La visibilidad diurna también se mantiene como un factor prioritario. El diseño del separador facilita la identificación clara del espacio ciclista y contribuye a una mejor organización del tráfico urbano. En consecuencia, se reduce el riesgo de invasiones involuntarias por parte de vehículos motorizados.
La implantación del separador de carril bici fotoluminiscente ya supera los 250 kilómetros en distintas ciudades de España y Latinoamérica. Ayuntamientos, responsables de movilidad y empresas constructoras e ingenierías de camino, han apostado por esta solución al priorizar proyectos que integren alta visibilidad diurna y orientación nocturna sin incrementar los costes de mantenimiento.

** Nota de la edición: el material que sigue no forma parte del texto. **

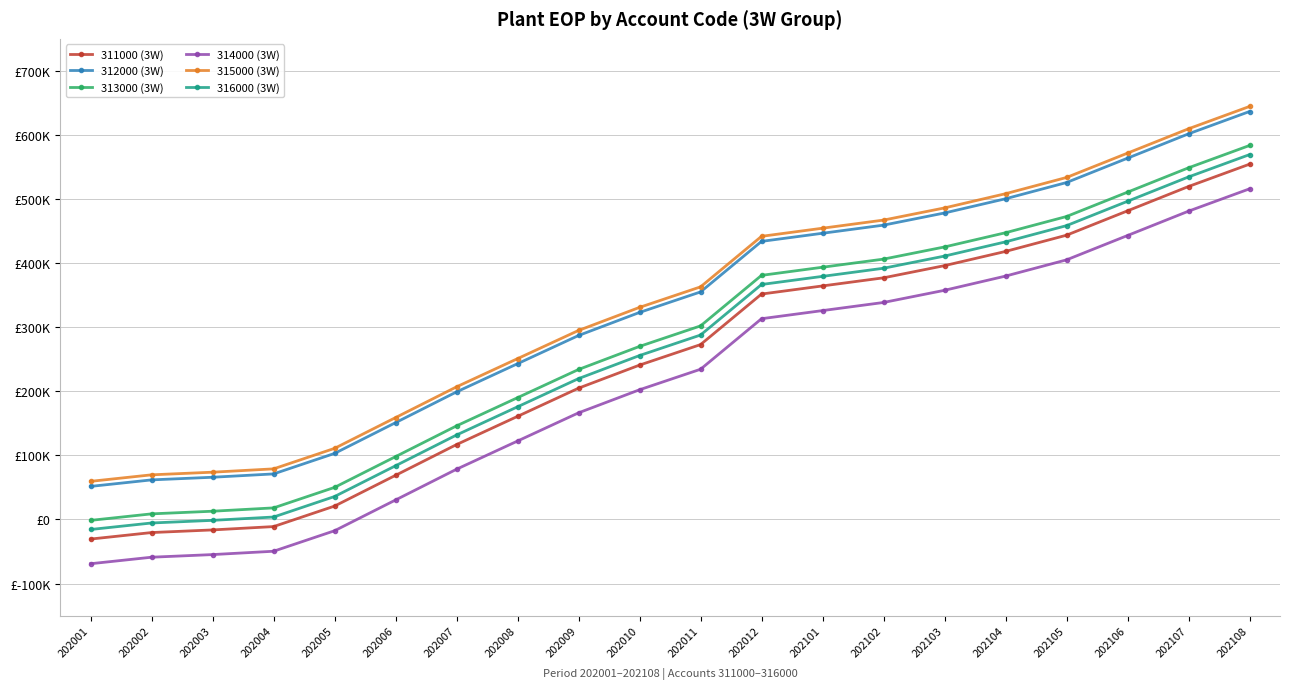

Between 202001 and 202108, which is larger?

202108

Este crecimiento responde a una tendencia estructural. Las inversiones en movilidad sostenible continúan aumentando, y las infraestructuras ciclistas protegidas se consolidan como eje estratégico en los planes urbanos. En este escenario, Abadecom Urban refuerza su posicionamiento como proveedor especializado en soluciones técnicas adaptadas a las nuevas exigencias de seguridad vial.
Desde la compañía se subraya que el objetivo es acompañar la transformación urbana con productos que aporten valor real. “La visibilidad continua del carril bici es clave para mejorar la seguridad y la confianza de los usuarios”, señalan desde Abadecom Urban. Con esta expansión, el separador de carril bici fotoluminiscente se consolida como una herramienta eficaz para entornos urbanos que buscan avanzar hacia modelos de movilidad más seguros y sostenibles.